# DIY 3D background from PVC sheet



## peskar (Dec 20, 2009)

Hi everybody.

Here is how to make a good looking 3D background from PVC sheet.

1. Take a PVC sheet 2.5 - 4 mm (of black, brown etc) color of the size bigger then back wall of your tank.
2. Put rocks on the floor and shape it to your tank back wall size.
3. Put a PVC sheet on top of the rocks.
4. Heat it with the heating fan but carefully to prevent bubbling. Help yourself with the
wooden stick or so to give it a nice shape.
5. Cool down and cut to required size.

A simple picture of the process:



Here is what you are likely to get at the end:

Any ideas?


----------



## Diana K (Dec 20, 2007)

I like that! 
What sort of source for sheet PVC? What is it used for? (Besides aquarium backgrounds)


----------



## TAB (Feb 7, 2009)

Most plastic supplyers have it( or can get it) personally I'd use a oven rather then a heat gun. It will give you a much more consistant temp, in the stock.


----------



## peskar (Dec 20, 2009)

TAB said:


> Most plastic supplyers have it( or can get it) personally I'd use a oven rather then a heat gun. It will give you a much more consistant temp, in the stock.


1. Absolutely right, you can buy it in the most of DIY stores in plastics dept.

> [QUESTIONS]
(1) In the PVC background thread, what thickness of PVC sheet is recommended?
(2) List every username that posts in the PVC background thread.
(3) Carry on the PVC background thread from its last sentence.

(Saved entries)

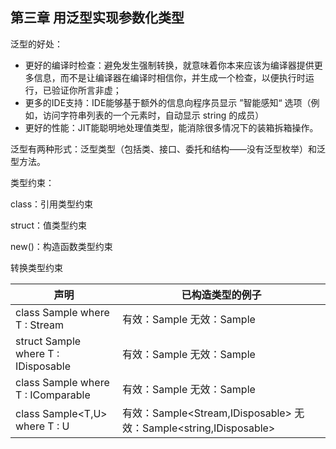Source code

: 

## 第三章 用泛型实现参数化类型

泛型的好处：

- 更好的编译时检查：避免发生强制转换，就意味着你本来应该为编译器提供更多信息，而不是让编译器在编译时相信你，并生成一个检查，以便执行时运行，已验证你所言非虚；
- 更多的IDE支持：IDE能够基于额外的信息向程序员显示 ”智能感知“ 选项（例如，访问字符串列表的一个元素时，自动显示 string 的成员）
- 更好的性能：JIT能聪明地处理值类型，能消除很多情况下的装箱拆箱操作。

泛型有两种形式：泛型类型（包括类、接口、委托和结构——没有泛型枚举）和泛型方法。

类型约束：

class：引用类型约束

struct：值类型约束

new()：构造函数类型约束

转换类型约束

| 声明                                     | 已构造类型的例子                                             |
| ---------------------------------------- | ------------------------------------------------------------ |
| class Sample<T> where T : Stream         | 有效：Sample<Stream> 无效：Sample<string>                    |
| struct Sample<T> where T : IDisposable   | 有效：Sample<SqlConnection> 无效：Sample<StringBuilder>      |
| class Sample<T> where T : IComparable<T> | 有效：Sample<int> 无效：Sample<FileInfo>                     |
| class Sample<T,U> where T : U            | 有效：Sample<Stream,IDisposable> 无效：Sample<string,IDisposable> |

> [RESPONSES TO THE EXERCISE]
(1) 2.5 to 4 mm.

(2) peskar, Diana K, TAB

(3)
2. With oven it makes sense from one side from another you will find it difficult to
give it a shape with your wooden stick because of necessity of taking it out from heated 
oven. Also sometimes its difficult to find appropriate size of the oven... Like my tank back wall 
is 150 cm x 50 cm. 
Again both methods are well working and I didn't have much difficulties using a heating fan, 
its simple like 2+2.

Also PVC is a great plastic in terms of minimal emission of chemicals in the aggressive water
environment in your tank, being practically a neutral material (like you pvc widows approved 
by ISO and CE...).


----------



## taoyeah (Aug 8, 2007)

but make sure you are in a open area with your mask on. do you have a tank picture wiht this background?


----------



## jerrybforl (Jul 22, 2008)

That is a friggin great idea! I did one the old fashioned way lol. Siliconed rocks in one by one. Looked great but was heavy.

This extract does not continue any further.